**Texto para leer**.
##########
Decía Claudio Rodríguez: «dad al aire mi voz/ y que en el aire sea de todos/ y la sepan todos», pero Lola sabe que el viento esparce todas las voces en una dirección y el eco nos devuelve una polisemia lejana al arraigo. Porque se mueve en terrenos inestables que mañana no le servirán para comunicar su poética. Y buscará otros. Y volverá a enfrentarnos al juego apasionado de la pesca de arrastre. Esto son: las redes dentro del agua sin cuidado y arrastrar. Y arrastrar. Y arrastrar. Hasta recoger especies diversas, algunas protegidas, y ponerlas al sol. Y ver qué sucede. Y observarlas al día siguiente. Y comprobar si ha pasado algo porque siempre ocurre un pequeño milagro cuando hablamos de partículas o fonemas. La naturaleza sabe que el interior de los peces está vivo. Y nosotros, gracias a Vozánica, sabemos que dentro del lenguaje también hay vida. Y pulsión. Y Lola dice:
El canon. Y la Epson
Lola Nieto no es capaz de reconocerse en ninguna corriente poética y dice: «Todas las voces ocultan esta inexacta contradicción». Y toma las palabras y las doma, acurrucándolas, para que sean ellas las que empujen a la voz-poeta hasta ese punto donde la sintaxis tradicional no alcanza y la voz-creativa las nace. Y la voz-madre las acuna. Y la voz-lector se pierde dentro del laberinto. Me pierdo. Y necesito quedarme en ese verso que ya me pertenece porque sólo dice lo que creo que dice porque tengo fe, una creencia única y personalizada. Y es mío, porque nadie tiene la misma fe que otra persona. Aunque oren al mismo dios: la experiencia poética. Nada que ver con la poesía de la experiencia. «Porque la voz nunca es una» —dice Lola.
##########
**Muestra de datos**.
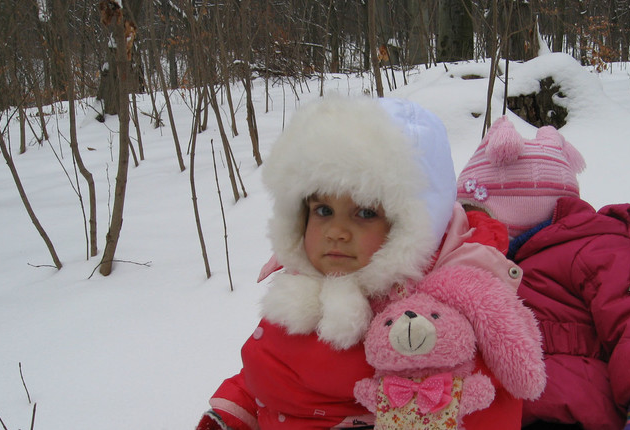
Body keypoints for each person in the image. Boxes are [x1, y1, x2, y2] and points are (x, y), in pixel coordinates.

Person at [195, 97, 540, 430]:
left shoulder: (431, 321)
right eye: (323, 210)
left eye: (364, 213)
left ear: (412, 225)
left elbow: (486, 407)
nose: (336, 232)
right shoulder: (305, 283)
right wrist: (232, 414)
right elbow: (268, 370)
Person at [455, 116, 630, 430]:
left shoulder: (595, 247)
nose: (466, 227)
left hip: (576, 414)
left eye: (473, 214)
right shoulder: (483, 263)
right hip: (496, 413)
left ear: (516, 209)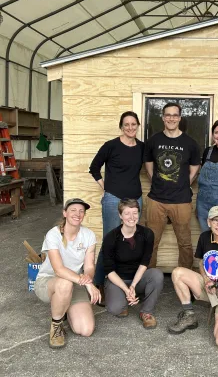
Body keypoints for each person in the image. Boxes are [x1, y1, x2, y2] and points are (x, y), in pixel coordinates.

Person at [167, 206, 218, 348]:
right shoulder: (205, 237)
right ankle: (189, 315)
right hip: (209, 288)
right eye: (215, 220)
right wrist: (206, 279)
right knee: (177, 273)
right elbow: (201, 261)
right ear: (208, 222)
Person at [89, 111, 144, 298]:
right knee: (110, 242)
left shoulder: (142, 148)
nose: (130, 128)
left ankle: (129, 283)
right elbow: (94, 168)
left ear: (138, 126)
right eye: (126, 124)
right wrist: (105, 188)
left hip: (136, 200)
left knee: (131, 241)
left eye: (133, 124)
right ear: (121, 126)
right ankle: (99, 283)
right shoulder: (111, 146)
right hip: (114, 199)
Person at [34, 198, 101, 349]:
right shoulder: (54, 234)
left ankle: (63, 307)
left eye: (81, 211)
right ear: (65, 213)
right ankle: (56, 325)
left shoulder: (89, 235)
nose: (77, 214)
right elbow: (59, 270)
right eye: (73, 210)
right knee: (65, 283)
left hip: (75, 282)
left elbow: (89, 266)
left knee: (86, 329)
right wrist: (89, 285)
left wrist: (88, 277)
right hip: (49, 282)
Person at [144, 102, 201, 269]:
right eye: (168, 115)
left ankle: (184, 276)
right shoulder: (153, 141)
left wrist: (184, 184)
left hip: (182, 200)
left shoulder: (190, 143)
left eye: (175, 115)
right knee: (151, 242)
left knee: (184, 243)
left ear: (180, 118)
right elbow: (149, 166)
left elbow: (194, 168)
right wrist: (158, 180)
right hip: (156, 200)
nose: (171, 118)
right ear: (163, 118)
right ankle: (149, 277)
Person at [102, 199, 164, 329]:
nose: (131, 217)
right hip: (117, 280)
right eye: (127, 213)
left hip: (138, 278)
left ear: (139, 214)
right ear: (120, 215)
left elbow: (144, 262)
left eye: (135, 213)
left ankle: (146, 312)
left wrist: (133, 285)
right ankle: (124, 297)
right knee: (116, 309)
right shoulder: (111, 237)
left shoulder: (147, 234)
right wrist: (126, 289)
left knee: (157, 275)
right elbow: (109, 270)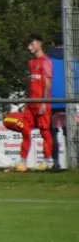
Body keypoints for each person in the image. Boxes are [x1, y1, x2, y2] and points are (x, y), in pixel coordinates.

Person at [14, 34, 53, 172]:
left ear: (39, 43)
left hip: (42, 102)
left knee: (44, 131)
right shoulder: (31, 62)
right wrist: (27, 100)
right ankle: (22, 161)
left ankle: (48, 160)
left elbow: (47, 84)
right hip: (31, 103)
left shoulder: (46, 61)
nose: (29, 47)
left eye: (31, 44)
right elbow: (31, 84)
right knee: (25, 130)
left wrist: (43, 102)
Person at [48, 32, 77, 170]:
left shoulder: (47, 60)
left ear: (53, 44)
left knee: (51, 133)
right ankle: (74, 162)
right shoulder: (73, 62)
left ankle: (56, 162)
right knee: (70, 132)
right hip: (69, 102)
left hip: (50, 102)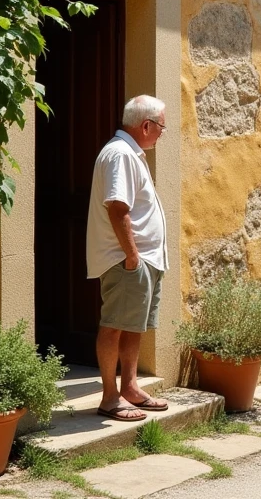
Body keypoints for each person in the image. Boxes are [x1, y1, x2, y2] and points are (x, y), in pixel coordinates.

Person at [86, 95, 170, 420]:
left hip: (142, 259)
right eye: (161, 126)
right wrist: (132, 256)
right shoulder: (120, 155)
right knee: (114, 326)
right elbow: (118, 207)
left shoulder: (130, 154)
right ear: (146, 125)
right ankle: (110, 397)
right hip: (128, 261)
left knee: (132, 325)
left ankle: (130, 387)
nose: (162, 133)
##########
**Qué hacer**.
(a) Traduce al inglés esta oración del texto sobre Lola Nieto: «La naturaleza sabe que el interior de los peces está vivo.»
(b) Retoma el texto sobre Lola Nieto y sigue escribiéndolo a partir de su última oración.
Los datos no tienen relación con el texto sobre Lola Nieto.

**Respuestas**.
(a) Nature knows that the inside of fish is alive.

(b)
Recreo: una arquitectura
Este libro es un artefacto poético que nos inquiere hasta que sale de nosotros la voz-juguete. La voz-queabrecajas y serpentea. Una poesía con un timbre eminentemente lúdico porque la letra ya no entra con sangre, sino a través del uso formal. Y dice: «Mi garganta es una gruta deslizante de acentos. Una caja rutilante y amnésica». Una caja que se asemeja a los juegos reunidos de Geiper, donde cabe todo —tal vez semiótica— y donde brilla el diseño, el esmerado trabajo gráfico de la editorial: Harpo Libros. Una tarea imposible: dotar de forma reconocible —e interpretable— a una amorfa masa literaria. Colocar sobre el papel lo que está pensado, de manera inconsciente, como lenguajes —múltiples, caleidoscópicos— líquidos —html, css, js—. Ofrecer un producto atractivo que invite al lector a traspasar el monóculo y la copa de brandi para jugar. Jugar. Volver a divertirnos con la experiencia poética como cuando todo nos resultaba novedoso.
Vozánica
Lola Nieto
Harpo Libros, 2018
96 páginas
12€
David Refoyo (Zamora, 1983) es creativo publicitario. Ha publicado las novelas 25 centímetros (DVD Ediciones, 2010) y El día después (Ediciones Lupercalia, 2014) y los poemarios Odio (La Bella Varsovia, 2011), amor.txt (La Bella Varsovia, 2014) y Donde la ebriedad (La Bella Varsovia, 2017). Además lidera el proyecto Refoyo y Sus Hijas, donde combina Spoken Word, música y audiovisuales. Es miembro del Seminario Permanente Claudio Rodríguez. Colabora en diferentes medios de comunicación, como La Opinión de Zamora, El Cuaderno u Oculta Lit.